The 330 µm fibre was found to be clearly operating in the SM regime at 650 nm as can be seen by its near- and far-field outputs (Fig. 5(d)). The fibre was bent in order to observe any spatial intensity variations on the mode field profile which would have indicated multimode operation. The 330 µm fibre showed a strong unperturbed SM operation at 650 nm while bending. However, while using the 10 nm band-pass filter centred at 600 nm a slight variation in the spatial intensity mode profile was observed while bending the fibre. This indicated that the second mode LP₁₁ was present, and that the wavelength cut-off for this fibre was somewhere in the range of 605 to 645 nm. We characterized the 390 µm fibre following the same procedure and the wavelength cut-off of the fibre was found to be somewhere in the range of 705 to 745 nm. We further characterised the 330 µm fibre by using a HeNe laser and found that the fibre was definitely operating in the single-mode regime narrowing the range of cut-off to 633 to 645 nm. The fibre losses were found to be 8 dB/m at the HeNe wavelength. We measured the material losses of our Zeonex and PMMA materials at HeNe wavelength to be 6.5 and 0.35 dB/m respectively. Considering our composite core to be ~10% Zeonex and ~90% PMMA at the d/Λ = 0.35, the theoretical composite bulk material loss would be around 1 dB/m. However, as it is clear from the calculated and measured mode profiles, light intensity will tent to localize in the higher refractive index areas, i.e Zeonex. This effect will indeed represent a larger effective bulk material loss than the theoretical 1 dB/m.

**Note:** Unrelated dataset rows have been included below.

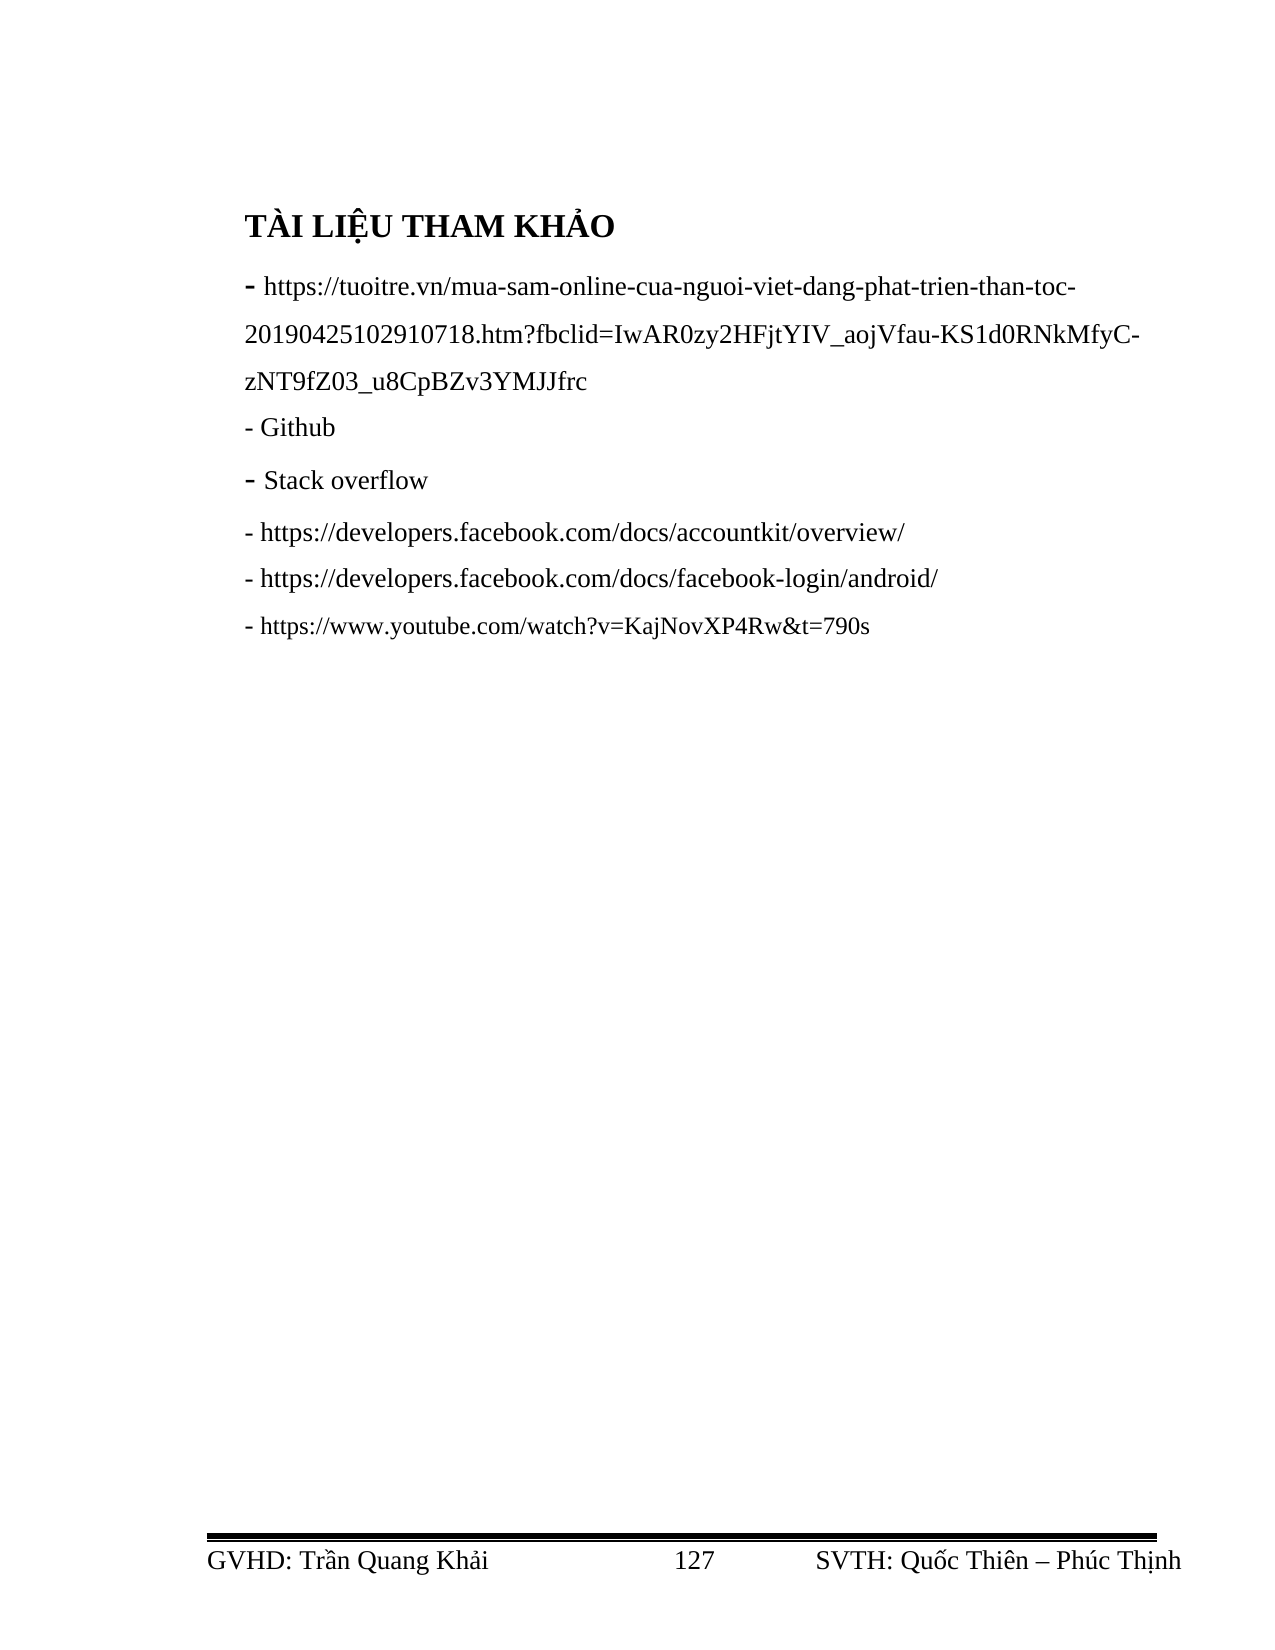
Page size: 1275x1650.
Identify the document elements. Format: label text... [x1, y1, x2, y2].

list - https://developers.facebook.com/docs/facebook-login/android/ [244, 562, 1157, 593]
list - Stack overflow [244, 458, 1157, 496]
list - https://tuoitre.vn/mua-sam-online-cua-nguoi-viet-dang-phat-trien-than-toc-20190425102910718.htm?fbclid=IwAR0zy2HFjtYIV_aojVfau-KS1d0RNkMfyC-zNT9fZ03_u8CpBZv3YMJJfrc - Github [244, 264, 1157, 443]
list - https://developers.facebook.com/docs/accountkit/overview/ [244, 516, 1157, 547]
list TÀI LIỆU THAM KHẢO [244, 207, 1157, 245]
list - https://www.youtube.com/watch?v=KajNovXP4Rw&t=790s [244, 609, 1157, 640]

In standard SM step-index fibres the core confinement and the cut-off wavelength is determined by the V-parameter. For a fixed refractive index difference between core and cladding (n_co²-n_cl²)^1/2 (i.e. NA), the fibre waveguide modal cut-off properties are related to the core size and the operating wavelength in a linear and opposed way (V~d/λ). This behaviour agrees very well with the calculations plotted in Fig. 3(left), and from which the wavelength and core size dependence can be extrapolated. In the composite core case we can consider the d/Λ ratio (i.e multicore filling fraction) to be the parameter responsible for the final effective refractive index difference between the cladding and the composite core. Hence, in our two fibres with a fixed d/Λ = 0.35, a larger core will imply a longer wavelength cut-off (as observed above) and working at shorter wavelength will lead to operating in a multimode regime. To verify the latter experimentally, we varied the light input conditions to the composite cores (i.e. off-centring and angle) while using 10 nm band-pass filters centred at 550 nm and 650 nm for the 330 and the 390 µm fibre respectively. It was possible to excite almost cleanly the LP₁₁ modes in both fibres, as shown in Fig. 5(b) and (f). As expected the 4.5 µm composite core was multimode at 550 nm and the 5.3 µm core was indeed still multimode at 650nm.

4. Conclusion

A new concept for the realisation of SM polymer fibres using standard available PMMA and Zeonex polymers has been presented. We have shown and analysed multicore composite core geometries for achieving true SM operation down to 650 nm wavelengths. The range of parameters used were not exhaustive, however, this analysis clearly results in a detailed understanding of the parameters and trade-offs. We have shown that this multicore composite core approach can be used to tailor the fibre core properties in the same way that doping technology is used in the fabrication of standard SM silica fibres. Furthermore, this approach could lead to more interesting and complex core index geometries that cannot be achieved with standard doping technologies. Two different core sizes were fabricated and characterized, their cut-off wavelength properties were measured and found to agree with the theory. The fabricated 330 µm SM composite multicore polymer fibre had a very similar core size, MFD and dispersion behaviour to its silica counterpart (i.e. Thorlabs SM600).